After LPS stimulation, both resveratrol and DPI were capable of lowering NO production. Interestingly, while the superoxide scavenging results show the antioxidant catalysis of SODm, NO production was increased. As shown in previous literature, with the presence of superoxide scavengers such as SOD, NO breakdown is drastically decreased resulting in overall higher levels [32]. Such finding is consistent with what has been found on iSODm surfaces. It is important to point out that, NO, in the absence of superoxide and subsequent peroxynitrite production, can be cytoprotective and important for angiogenesis [11].

While the main purpose of iSODm is to decrease the concentration of ROS, iSODm coatings show an additional benefit of supporting neural attachment and neurite outgrowth. This interaction may be encouraged by the amine groups presented by the iSODm molecule. While some amine groups are used for the binding of the iSODm to our substrates, the remaining amine groups result in a positively charged surface. This surface can act similarly to poly-lysine coated substrates, which is known to create positive charge, allowing for interactions with proteins, soluble peptides, and the polyanionic cell surface to encourage cell binding [44]. Examining the neurite outgrowth on iSODm vs. poly-lysine or uncoated coverslips, we observed that the antioxidant coated samples acted as an intermediate between the two. While this experiment did not directly examine the mechanism of cell outgrowth on iSODm coated substrates, it provided evidence that our modification is non-toxic and permissive to neural attachment and growth.
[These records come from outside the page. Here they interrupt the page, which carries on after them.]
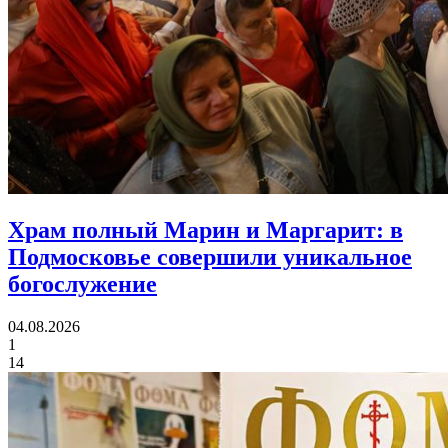
Храм полный Марин и Маргарит:
в
Подмосковье совершили уникальное
богослужение
04.08.2026
1
14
The in vivo biocompatibility results showed that iSODm coated probes significantly reduced 4HNE intensity immediately adjacent to the probe (0-25 μm). While the reduction in oxidative stress did not significantly alter neuron density (Supplemental Information, Fig. S4), the iSODm coating significantly reduced the number of neurons undergoing apoptosis and the number of pro-inflammatory macrophage/microglia cells. Furthermore, oxidative stress associates with BBB permeability alteration, specifically increases endothelium permeability to large molecules[45] [46, 47]. The BBB leakage is often indicated by stains of immunoglobulins (IgG), which is a blood protein not present in the brain tissue with intact BBB[48]. The reduction in IgG intensity immediately near the iSODm surface of the probe compared to the uncoated suggest that the reduction of oxidative stress prevented further breakdown of the blood brain barrier after the acute insertion damage. These results provide evidence that the coating was effective in reducing the negative consequences of oxidative stress immediately adjacent to the implant. It is important to note that the iSODm coating was only a monolayer on a smooth surface and can potentially only scavenge superoxide that react with the electrode surface, thereby affecting tissues within the 0-25 μm distance bin. However, our recent in vitro data has demonstrated that by increasing the functional surface area with a nanoparticle roughening strategy, we can amplify the antioxidant effect, potentially increasing the effective radius for in vivo applications [33]. We did not observe a statistical difference for arginase positive macrophage (M2-like) between the two groups. This may be attributed to the 1-week end-point, where the insertion injury was still in an acute stage and more proinflammatory macrophage (M1-like) are expected in high quantities[39].

5. Conclusion

We created a novel coating based on a newly synthesized superoxide dismutase mimic. By preparing an amine functionalized SODm derivative, a monolayer coating was created that demonstrated similar antioxidant effectiveness as Mn^IIITE-2-Pyp⁵⁺. Based on in vitro results, the iSODm coating effectively reduced superoxide production resulting in a decreased oxidative environment which ultimately affected HAPI cell signaling pathways by altering protein levels of iNOS and NADPH oxidase. Additionally, we have demonstrated coating efficacy under physiological conditions including reduced oxidative stress, neuronal apoptosis, BBB leakage and pro-inflammatory microglia/macrophage. Taken together, the iSODm coating showed great potential in alleviating tissue damage as a result of device insertion. Future work will investigate the effect of the iSODm coating for chronically implanted functional neural microelectrodes.